Your objective: Your answer should be only the lines below from the one with "予算額に達し次第終了（先着順）" to the one with "Tinggi pagar tersebut adalah 1,3 m dan", repeated exactly, ends included.

☆ ☆ ☆ ☆ ☆

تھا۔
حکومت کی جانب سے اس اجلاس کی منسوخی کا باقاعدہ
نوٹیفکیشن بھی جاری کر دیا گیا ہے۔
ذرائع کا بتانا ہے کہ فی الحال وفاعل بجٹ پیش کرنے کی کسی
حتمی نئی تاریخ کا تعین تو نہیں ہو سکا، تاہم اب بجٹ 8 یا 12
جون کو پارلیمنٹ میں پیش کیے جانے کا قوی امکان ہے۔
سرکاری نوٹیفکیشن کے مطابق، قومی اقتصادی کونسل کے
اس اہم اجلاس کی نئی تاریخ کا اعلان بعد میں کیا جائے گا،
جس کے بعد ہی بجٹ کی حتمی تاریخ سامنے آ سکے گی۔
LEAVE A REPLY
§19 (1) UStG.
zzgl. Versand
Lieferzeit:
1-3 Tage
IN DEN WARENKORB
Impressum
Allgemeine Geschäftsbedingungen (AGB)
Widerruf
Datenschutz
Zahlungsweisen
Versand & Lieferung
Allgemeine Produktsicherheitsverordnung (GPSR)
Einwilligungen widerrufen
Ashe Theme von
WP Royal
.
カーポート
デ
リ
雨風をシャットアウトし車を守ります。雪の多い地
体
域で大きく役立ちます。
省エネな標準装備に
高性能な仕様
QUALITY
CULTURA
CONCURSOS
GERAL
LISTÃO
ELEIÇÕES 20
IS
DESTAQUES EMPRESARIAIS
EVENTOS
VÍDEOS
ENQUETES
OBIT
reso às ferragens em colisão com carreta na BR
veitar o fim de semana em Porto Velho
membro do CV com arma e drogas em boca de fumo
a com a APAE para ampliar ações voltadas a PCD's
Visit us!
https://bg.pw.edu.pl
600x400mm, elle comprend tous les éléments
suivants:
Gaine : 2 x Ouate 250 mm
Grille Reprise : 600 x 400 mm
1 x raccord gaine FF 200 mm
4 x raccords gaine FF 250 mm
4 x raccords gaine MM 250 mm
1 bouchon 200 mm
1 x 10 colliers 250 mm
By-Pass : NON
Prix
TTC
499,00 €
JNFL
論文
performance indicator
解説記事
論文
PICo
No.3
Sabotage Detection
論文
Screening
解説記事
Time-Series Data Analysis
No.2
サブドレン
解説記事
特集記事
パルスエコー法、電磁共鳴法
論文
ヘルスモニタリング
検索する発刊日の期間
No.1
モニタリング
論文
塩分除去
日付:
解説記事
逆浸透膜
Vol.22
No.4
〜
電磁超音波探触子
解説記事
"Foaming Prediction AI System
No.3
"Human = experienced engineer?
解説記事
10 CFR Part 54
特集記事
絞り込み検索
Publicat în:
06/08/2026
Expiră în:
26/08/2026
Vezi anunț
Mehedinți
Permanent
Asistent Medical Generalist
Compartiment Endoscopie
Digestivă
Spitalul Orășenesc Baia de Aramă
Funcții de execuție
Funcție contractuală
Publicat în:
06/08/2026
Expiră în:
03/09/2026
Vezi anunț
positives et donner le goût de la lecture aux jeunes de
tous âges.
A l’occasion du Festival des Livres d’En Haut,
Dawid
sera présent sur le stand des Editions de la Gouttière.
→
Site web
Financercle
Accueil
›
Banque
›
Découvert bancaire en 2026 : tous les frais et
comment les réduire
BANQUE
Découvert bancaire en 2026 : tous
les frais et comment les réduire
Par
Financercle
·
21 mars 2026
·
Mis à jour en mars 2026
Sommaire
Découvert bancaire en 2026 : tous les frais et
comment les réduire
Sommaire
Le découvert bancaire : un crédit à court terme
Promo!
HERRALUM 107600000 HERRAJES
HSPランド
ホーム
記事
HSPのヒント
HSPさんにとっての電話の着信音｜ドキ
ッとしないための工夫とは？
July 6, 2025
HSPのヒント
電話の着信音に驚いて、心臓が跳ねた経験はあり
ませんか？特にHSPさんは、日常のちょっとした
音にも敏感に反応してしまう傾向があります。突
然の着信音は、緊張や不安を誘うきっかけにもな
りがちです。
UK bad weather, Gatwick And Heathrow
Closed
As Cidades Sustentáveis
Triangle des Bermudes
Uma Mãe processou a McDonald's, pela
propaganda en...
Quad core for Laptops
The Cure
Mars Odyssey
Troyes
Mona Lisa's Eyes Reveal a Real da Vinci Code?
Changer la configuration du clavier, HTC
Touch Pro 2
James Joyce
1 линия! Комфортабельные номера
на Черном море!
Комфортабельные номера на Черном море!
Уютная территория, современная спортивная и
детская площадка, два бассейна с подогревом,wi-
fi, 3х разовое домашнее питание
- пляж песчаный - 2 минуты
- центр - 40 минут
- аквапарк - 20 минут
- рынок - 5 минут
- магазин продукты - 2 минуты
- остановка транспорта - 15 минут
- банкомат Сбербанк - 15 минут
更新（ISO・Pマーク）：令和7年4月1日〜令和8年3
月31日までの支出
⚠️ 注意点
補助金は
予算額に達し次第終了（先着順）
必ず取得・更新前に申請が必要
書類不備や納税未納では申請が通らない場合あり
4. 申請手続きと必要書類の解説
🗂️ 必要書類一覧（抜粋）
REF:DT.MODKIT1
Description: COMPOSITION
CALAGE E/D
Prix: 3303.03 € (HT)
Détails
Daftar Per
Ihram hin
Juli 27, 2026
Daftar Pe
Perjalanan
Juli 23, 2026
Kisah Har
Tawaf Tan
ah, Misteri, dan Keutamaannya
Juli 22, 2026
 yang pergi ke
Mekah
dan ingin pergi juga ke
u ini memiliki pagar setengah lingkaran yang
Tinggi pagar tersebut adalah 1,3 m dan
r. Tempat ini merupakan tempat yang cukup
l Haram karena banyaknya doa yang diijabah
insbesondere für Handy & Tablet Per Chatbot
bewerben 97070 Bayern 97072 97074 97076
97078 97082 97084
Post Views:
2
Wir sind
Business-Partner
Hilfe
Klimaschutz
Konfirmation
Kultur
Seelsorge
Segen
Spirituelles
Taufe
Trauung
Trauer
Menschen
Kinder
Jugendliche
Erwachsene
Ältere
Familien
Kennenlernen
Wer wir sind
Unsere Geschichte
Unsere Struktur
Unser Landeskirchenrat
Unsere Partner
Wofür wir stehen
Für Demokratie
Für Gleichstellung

☆ ☆ ☆ ☆ ☆

Solved problem:
予算額に達し次第終了（先着順）
必ず取得・更新前に申請が必要
書類不備や納税未納では申請が通らない場合あり
4. 申請手続きと必要書類の解説
🗂️ 必要書類一覧（抜粋）
REF:DT.MODKIT1
Description: COMPOSITION
CALAGE E/D
Prix: 3303.03 € (HT)
Détails
Daftar Per
Ihram hin
Juli 27, 2026
Daftar Pe
Perjalanan
Juli 23, 2026
Kisah Har
Tawaf Tan
ah, Misteri, dan Keutamaannya
Juli 22, 2026
 yang pergi ke
Mekah
dan ingin pergi juga ke
u ini memiliki pagar setengah lingkaran yang
Tinggi pagar tersebut adalah 1,3 m dan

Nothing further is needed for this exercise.